Letters To The Editor


August 15, 2005

A mother's plea for answers is example to all

The Sun's editorial "Meet Mrs. Sheehan" (Aug. 10) was right on the money.

Considering the abject misery that President Bush's policies have inflicted upon countless families of American troops serving in Iraq, could he not at least have agreed to talk again with Cindy Sheehan, the California mother whose 24-year-old son, Army Spc. Casey A. Sheehan, was killed in Iraq, as she literally camped on his vacation retreat in Texas?

The callous, arrogant attitude the president has exhibited toward the families of fallen military personnel who have attempted to speak to him stamps him as cold and indifferent to the suffering of families who have lost loved ones in an ill-advised and unnecessary invasion of Iraq.

Albert E. Denny


Cindy Sheehan should be hailed for raising the public conscience and displaying courage above and beyond the silent majority of "good American citizens" who we now know oppose President Bush's war.

Mrs. Sheehan is a true American patriot: She supports our troops because they are the victims of an unjust leadership, put in harm's way by hubris, deceit and greed.

She is a mother who just wants a simple answer.

And she is a true patriot asking for her chance to present her grievances directly to the representatives of the republic, the respect that any citizen earns by participating in American democracy.

Jonathan E. Kollin


Sheehan has used up her time in spotlight

In The Sun's editorial "Meet Mrs. Sheehan" (Aug. 10) why didn't you mention that President Bush has already met with Cindy Sheehan? Was it an oversight? Agenda-driven? Or just outright antagonism toward President Bush?

Regardless, The Sun should know as well as anyone that there is absolutely nothing to be gained by President Bush meeting with Mrs. Sheehan.

She has been co-opted by the Michael Moores and others on the left. She has had much more that her 15 minutes of fame.

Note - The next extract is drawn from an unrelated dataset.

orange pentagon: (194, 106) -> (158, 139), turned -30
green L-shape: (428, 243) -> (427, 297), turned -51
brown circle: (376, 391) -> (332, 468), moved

I sincerely mourn her son's sacrifice. And I can imagine how he would feel were he still among us.

John Billing

Ocean Pines

Let soldier's legacy be lesson for peace

The Sun's editorial "Meet Mrs. Sheehan" (Aug. 10) makes a compelling case for President Bush to meet again with Cindy Sheehan to explain what "noble cause" her son died for in Iraq.

If Mrs. Sheehan is seeking a "noble cause" for her son's death, let me, as a mother, try humbly to provide one: Your son's life and those of more than 1,800 men and women have gained the respect and gratitude of millions of Americans.

But not for the reasons President Bush, Vice President Dick Cheney and Secretary of Defense Donald H. Rumsfeld would have you believe. Their ultimate sacrifice is a sad and costly warning that war should not be entered into unilaterally, impulsively and dishonestly.

I hope the lesson learned will cause us to be more questioning, cautious and wary of any reason for going to war.

Army Spc. Casey A. Sheehan's legacy to us will not be one of victory and glory, but the value of life and peace.

Marilyn Gabor


Pulling out of Iraq would promote peace

A suicide bomb aimed at a U.S. military convoy killed an American soldier and several Iraqis and injured scores of people ("American, 16 Iraqis killed in bombing," Aug. 10).

If no U.S. military convoy had been passing that area, those Iraqis would probably still be alive.

What is the primary motive of the insurgents?

It's to end the presence of foreign troops in Iraq.

Thus, contrary to what Nora Bensahel suggests in "Stopping the insurgents" (Opinion * Commentary, Aug. 9), prompt withdrawal of foreign troops would bring peace in Iraq more quickly.

Hiroshi Shimizu


A refreshing counter to anti-U.S. rhetoric

It was refreshing to see The Sun publish Thomas Sowell's rational assessment of the events surrounding the dropping of the first atomic bomb on Hiroshima ("Trashing our history on atomic anniversary," Opinion * Commentary, Aug. 11).

It is a welcome counter to those who would call for Americans to engage in self-flagellation because of some contrived guilt over using irrepressible force to end World War II as quickly as possible and thus saving thousands of American lives.

Those making calls to feelings of guilt would do well to reflect and contemplate whether they would even be here today if their father or grandfather had had to participate in a bloody invasion of Japan in late 1945 and on into 1946 and perhaps beyond.

Rather than instilling a sense of national angst, the lesson of Hiroshima and Nagasaki to us today is that America must use whatever means necessary to defeat an enemy aggressor as quickly as possible with the fewest American casualties as possible.

Anything less would be a self-inflicted sacrifice of future generations of Americans.